Your objective
Retype the records in full, and please keep the pictures out of the copy.

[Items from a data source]
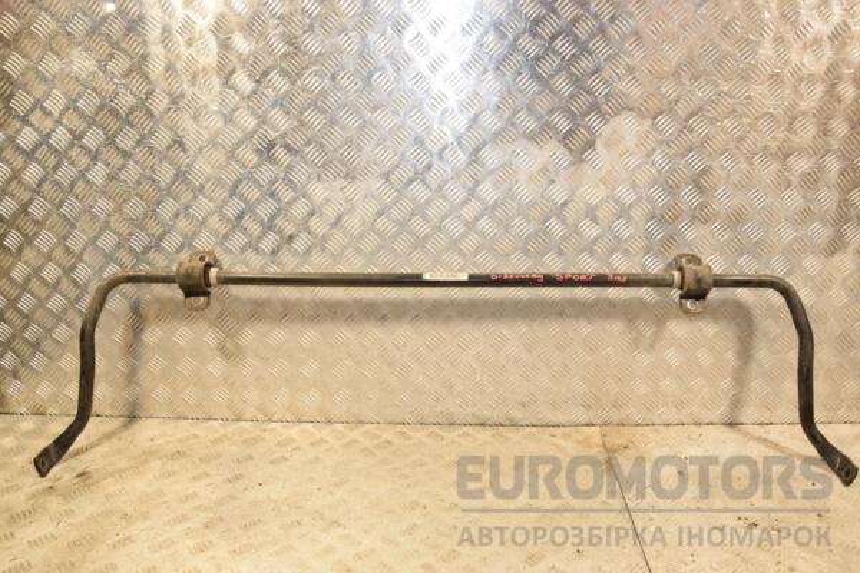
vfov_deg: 41.7
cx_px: 430
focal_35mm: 32
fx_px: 752
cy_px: 286
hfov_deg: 59.5
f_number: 6.3
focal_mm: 21
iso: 800
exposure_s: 1/200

Output of the task
vfov_deg: 41.7
cx_px: 430
focal_35mm: 32
fx_px: 752
cy_px: 286
hfov_deg: 59.5
f_number: 6.3
focal_mm: 21
iso: 800
exposure_s: 1/200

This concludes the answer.